■ Selected passage ■
* * * *

Text As Data: Twitter API

In the webscraping tutorial, we harvested text directly from the HTML code of a webpage. This can be pretty laborious, so fortunately, there are some websites that provide an easier path to collecting their data, called an Application Programming Interface (API). To introduce ourselves to APIs, we’ll pull text data from Twitter using the fantastic rtweet package.

If you don’t have a Twitter account, take a moment to sign up.

Example Workflow

The following code chunk downloads the 100 most recent tweets that mention the president’s account (@potus). Then it performs a rudimentary sentiment analysis, merging it with a sentiment lexicon and counting the number of positive vs. negative words in each tweet.

library(tidyverse)
library(tidytext)
library(rtweet)

tweets <- search_tweets('@potus', n = 100)

tweets |> 
  # create a unique ID for each tweet
  mutate(ID = 1:nrow(tweets)) |> 
  # tokenize to words
  unnest_tokens(input = 'text',
                output = 'word') |> 
  # merge with sentiment lexicon
  inner_join(get_sentiments('bing')) |> 
  group_by(ID) |>
  summarize(positive_words = sum(sentiment == 'positive'),
            negative_words = sum(sentiment == 'negative'),
            tweet_sentiment = (positive_words - negative_words) / (positive_words + negative_words)) |> 
  ggplot(mapping = aes(x = tweet_sentiment)) + 
  geom_histogram(color = 'black') +
  theme_minimal() +
  labs(x = 'Tweet Sentiment', y = 'Number of Tweets',
       title = 'Sentiment of Tweets with @potus')

* * * *

■ Jobs ■
(a) Reproduce the part of the Twitter API tutorial between "In the webscraping" and "library(tidytext)", inclusive, substituting "emotion lexicon" for "sentiment lexicon".
(b) Which R package does the Twitter API tutorial use to pull text data from Twitter?
(c) Summarize the Twitter API tutorial in two sentences.

* * * *

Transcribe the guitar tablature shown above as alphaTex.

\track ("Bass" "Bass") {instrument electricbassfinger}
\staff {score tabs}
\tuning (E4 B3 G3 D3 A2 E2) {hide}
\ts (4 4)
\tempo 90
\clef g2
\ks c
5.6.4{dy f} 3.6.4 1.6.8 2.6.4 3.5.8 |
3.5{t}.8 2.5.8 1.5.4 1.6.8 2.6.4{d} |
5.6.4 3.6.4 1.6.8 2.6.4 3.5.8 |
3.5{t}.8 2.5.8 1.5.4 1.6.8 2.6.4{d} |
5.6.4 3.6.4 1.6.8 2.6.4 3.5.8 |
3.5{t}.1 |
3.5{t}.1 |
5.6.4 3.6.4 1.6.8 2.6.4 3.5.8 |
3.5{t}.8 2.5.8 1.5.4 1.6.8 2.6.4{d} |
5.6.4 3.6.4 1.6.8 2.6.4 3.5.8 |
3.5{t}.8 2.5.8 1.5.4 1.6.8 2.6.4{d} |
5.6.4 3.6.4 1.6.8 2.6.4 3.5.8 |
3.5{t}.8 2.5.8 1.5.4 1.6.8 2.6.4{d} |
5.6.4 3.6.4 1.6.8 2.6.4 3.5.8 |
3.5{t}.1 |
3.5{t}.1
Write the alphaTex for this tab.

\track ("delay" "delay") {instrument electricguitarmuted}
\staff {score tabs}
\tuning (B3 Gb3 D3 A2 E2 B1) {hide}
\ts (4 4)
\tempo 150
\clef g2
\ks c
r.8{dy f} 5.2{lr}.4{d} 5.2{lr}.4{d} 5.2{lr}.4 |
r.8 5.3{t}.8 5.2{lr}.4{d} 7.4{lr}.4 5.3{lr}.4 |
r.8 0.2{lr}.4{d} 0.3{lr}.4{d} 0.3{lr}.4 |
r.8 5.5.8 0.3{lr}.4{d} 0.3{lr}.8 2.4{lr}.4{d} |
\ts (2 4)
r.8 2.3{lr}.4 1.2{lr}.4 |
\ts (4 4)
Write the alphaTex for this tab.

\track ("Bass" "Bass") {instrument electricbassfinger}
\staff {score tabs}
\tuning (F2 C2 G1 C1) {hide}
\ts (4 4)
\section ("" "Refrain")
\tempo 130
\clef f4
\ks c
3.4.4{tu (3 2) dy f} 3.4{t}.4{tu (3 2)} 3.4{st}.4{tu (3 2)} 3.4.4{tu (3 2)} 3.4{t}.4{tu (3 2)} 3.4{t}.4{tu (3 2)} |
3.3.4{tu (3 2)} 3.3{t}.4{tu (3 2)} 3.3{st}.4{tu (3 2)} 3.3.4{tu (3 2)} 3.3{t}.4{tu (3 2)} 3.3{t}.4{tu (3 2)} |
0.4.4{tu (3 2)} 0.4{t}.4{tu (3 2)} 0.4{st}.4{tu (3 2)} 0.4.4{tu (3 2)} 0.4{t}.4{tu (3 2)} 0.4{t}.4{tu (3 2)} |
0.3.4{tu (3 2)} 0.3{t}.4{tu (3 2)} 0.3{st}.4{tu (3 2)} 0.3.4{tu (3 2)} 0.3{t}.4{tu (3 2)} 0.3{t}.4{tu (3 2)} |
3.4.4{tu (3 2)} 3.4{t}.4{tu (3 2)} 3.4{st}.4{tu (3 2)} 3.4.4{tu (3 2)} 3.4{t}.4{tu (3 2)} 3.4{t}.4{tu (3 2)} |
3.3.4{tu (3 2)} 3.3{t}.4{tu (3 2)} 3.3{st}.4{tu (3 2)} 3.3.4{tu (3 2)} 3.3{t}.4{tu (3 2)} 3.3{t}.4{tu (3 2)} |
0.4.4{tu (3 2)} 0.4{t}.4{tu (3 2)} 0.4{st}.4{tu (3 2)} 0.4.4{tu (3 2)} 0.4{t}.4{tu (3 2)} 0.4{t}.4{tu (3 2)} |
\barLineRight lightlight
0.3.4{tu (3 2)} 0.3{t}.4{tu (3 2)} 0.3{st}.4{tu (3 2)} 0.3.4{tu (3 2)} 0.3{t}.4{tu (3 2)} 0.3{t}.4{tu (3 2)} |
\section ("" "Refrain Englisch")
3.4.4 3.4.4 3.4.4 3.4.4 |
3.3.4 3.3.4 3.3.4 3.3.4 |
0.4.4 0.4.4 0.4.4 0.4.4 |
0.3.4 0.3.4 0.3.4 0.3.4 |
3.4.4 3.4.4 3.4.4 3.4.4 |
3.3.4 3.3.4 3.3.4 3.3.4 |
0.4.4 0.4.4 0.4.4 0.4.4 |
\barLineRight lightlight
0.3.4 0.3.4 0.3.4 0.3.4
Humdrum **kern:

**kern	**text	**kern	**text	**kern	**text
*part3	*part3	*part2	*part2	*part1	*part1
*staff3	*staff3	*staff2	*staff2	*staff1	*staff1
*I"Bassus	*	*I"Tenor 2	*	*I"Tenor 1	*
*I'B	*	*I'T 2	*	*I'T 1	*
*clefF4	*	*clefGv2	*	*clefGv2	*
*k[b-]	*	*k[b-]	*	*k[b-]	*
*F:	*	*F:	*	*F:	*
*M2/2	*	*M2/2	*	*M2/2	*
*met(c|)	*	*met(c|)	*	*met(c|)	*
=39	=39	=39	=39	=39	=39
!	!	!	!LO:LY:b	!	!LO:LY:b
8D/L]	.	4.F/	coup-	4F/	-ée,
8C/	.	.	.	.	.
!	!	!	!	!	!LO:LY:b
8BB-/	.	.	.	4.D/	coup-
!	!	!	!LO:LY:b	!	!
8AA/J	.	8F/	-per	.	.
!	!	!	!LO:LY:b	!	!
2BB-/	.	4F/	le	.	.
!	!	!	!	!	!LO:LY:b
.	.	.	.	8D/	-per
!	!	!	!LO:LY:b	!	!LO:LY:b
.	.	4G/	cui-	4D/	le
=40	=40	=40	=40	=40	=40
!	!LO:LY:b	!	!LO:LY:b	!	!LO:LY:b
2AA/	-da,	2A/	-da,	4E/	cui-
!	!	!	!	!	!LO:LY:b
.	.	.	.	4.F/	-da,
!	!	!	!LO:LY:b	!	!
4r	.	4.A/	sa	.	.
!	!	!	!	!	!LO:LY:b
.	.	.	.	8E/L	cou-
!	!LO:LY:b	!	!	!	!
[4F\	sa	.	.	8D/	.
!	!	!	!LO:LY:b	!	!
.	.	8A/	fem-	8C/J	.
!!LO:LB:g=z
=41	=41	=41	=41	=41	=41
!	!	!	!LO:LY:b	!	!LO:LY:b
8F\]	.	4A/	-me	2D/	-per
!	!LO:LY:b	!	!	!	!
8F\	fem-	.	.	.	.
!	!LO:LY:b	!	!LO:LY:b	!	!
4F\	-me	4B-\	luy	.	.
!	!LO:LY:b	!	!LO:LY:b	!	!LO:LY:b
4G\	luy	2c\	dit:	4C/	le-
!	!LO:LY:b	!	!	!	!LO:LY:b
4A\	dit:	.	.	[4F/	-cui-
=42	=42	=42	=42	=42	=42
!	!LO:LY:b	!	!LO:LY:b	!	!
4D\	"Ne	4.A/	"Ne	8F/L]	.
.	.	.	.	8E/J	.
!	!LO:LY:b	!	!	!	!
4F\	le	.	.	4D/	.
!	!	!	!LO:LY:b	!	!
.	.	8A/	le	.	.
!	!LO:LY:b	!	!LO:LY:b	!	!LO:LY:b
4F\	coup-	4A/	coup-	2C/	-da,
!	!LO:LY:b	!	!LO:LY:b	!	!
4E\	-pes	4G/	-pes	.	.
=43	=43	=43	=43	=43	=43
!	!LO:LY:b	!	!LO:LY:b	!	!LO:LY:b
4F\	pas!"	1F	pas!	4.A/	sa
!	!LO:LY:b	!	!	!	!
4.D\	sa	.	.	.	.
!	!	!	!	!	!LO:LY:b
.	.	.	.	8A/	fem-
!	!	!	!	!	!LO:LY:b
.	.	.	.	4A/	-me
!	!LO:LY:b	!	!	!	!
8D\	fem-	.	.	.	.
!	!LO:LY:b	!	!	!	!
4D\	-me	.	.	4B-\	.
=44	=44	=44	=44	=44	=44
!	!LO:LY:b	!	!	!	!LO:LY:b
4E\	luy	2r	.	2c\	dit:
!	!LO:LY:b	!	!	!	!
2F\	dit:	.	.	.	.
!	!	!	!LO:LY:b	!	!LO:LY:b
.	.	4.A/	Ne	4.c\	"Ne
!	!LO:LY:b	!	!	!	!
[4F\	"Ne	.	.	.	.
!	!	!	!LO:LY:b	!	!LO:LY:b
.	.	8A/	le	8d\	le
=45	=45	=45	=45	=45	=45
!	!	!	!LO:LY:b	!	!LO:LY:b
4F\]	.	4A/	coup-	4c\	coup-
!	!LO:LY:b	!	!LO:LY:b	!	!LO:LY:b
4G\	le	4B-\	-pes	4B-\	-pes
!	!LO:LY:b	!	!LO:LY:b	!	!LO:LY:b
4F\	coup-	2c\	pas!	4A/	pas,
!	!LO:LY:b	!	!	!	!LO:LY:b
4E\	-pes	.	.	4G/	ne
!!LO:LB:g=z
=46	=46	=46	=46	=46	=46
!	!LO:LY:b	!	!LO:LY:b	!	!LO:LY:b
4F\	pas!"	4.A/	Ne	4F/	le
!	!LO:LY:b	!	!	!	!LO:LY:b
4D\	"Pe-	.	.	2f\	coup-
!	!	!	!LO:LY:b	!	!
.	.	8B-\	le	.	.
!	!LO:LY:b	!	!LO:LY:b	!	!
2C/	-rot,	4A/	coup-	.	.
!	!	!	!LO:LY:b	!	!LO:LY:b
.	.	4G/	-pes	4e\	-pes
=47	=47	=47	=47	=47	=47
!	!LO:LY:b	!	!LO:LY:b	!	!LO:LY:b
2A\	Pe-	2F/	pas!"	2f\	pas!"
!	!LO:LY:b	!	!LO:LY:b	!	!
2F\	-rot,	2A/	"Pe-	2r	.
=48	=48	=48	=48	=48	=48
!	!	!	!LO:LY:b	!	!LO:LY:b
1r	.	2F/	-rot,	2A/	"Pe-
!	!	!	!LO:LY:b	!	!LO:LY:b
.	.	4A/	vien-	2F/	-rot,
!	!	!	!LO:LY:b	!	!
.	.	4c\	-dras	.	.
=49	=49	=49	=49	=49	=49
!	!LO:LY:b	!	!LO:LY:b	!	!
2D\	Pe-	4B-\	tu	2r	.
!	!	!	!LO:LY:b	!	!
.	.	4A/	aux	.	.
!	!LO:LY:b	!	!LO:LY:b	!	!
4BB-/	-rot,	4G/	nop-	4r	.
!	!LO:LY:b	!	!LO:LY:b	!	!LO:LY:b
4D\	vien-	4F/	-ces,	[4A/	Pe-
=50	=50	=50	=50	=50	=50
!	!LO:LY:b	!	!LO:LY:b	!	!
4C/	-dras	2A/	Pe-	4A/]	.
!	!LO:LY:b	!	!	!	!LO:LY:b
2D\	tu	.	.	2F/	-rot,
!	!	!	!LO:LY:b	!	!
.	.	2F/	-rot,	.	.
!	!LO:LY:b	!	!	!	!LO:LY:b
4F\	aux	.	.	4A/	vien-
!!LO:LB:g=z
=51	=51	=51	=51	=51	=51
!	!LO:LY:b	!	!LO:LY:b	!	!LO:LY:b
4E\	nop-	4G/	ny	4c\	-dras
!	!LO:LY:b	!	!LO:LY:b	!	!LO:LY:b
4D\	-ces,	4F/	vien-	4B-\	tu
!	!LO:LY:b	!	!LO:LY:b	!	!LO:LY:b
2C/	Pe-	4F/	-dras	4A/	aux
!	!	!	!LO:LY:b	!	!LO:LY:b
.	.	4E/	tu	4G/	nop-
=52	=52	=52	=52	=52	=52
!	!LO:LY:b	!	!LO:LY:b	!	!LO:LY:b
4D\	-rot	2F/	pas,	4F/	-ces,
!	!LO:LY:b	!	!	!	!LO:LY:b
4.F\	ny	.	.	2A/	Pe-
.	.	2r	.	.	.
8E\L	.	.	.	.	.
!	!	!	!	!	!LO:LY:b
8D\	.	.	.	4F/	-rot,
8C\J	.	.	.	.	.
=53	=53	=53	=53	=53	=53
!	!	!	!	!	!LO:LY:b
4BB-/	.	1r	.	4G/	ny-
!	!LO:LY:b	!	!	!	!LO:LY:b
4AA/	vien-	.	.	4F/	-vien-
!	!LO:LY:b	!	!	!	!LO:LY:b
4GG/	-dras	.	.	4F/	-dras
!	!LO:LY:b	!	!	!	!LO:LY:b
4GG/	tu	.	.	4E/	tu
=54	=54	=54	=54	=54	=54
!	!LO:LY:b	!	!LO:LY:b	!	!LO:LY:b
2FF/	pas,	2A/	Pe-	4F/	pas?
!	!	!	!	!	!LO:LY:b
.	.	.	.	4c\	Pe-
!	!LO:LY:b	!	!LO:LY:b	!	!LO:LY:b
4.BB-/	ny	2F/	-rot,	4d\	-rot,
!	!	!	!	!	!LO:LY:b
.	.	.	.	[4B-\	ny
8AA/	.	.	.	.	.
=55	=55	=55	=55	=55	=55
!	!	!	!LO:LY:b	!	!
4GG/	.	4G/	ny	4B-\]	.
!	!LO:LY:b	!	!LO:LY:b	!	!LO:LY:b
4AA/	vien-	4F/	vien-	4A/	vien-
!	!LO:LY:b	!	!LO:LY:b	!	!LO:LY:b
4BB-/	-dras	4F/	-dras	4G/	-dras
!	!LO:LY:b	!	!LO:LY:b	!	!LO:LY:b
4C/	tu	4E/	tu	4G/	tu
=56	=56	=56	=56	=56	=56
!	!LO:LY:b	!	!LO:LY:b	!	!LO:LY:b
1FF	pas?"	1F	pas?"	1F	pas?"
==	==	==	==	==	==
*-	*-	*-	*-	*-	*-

* * * *

■ Answers by task ■
(a)
In the webscraping tutorial, we harvested text directly from the HTML code of a webpage. This can be pretty laborious, so fortunately, there are some websites that provide an easier path to collecting their data, called an Application Programming Interface (API). To introduce ourselves to APIs, we’ll pull text data from Twitter using the fantastic rtweet package.

If you don’t have a Twitter account, take a moment to sign up.

Example Workflow

The following code chunk downloads the 100 most recent tweets that mention the president’s account (@potus). Then it performs a rudimentary sentiment analysis, merging it with a emotion lexicon and counting the number of positive vs. negative words in each tweet.

library(tidyverse)
library(tidytext)

(b) The rtweet package.

(c) Harvesting text from a webpage's HTML can be laborious, but some websites offer an easier way to collect their data through an Application Programming Interface (API), and the tutorial uses the rtweet package to pull text data from Twitter. Its example code downloads the 100 most recent tweets that mention @potus and performs a rudimentary sentiment analysis by merging them with a sentiment lexicon and counting the positive and negative words in each tweet.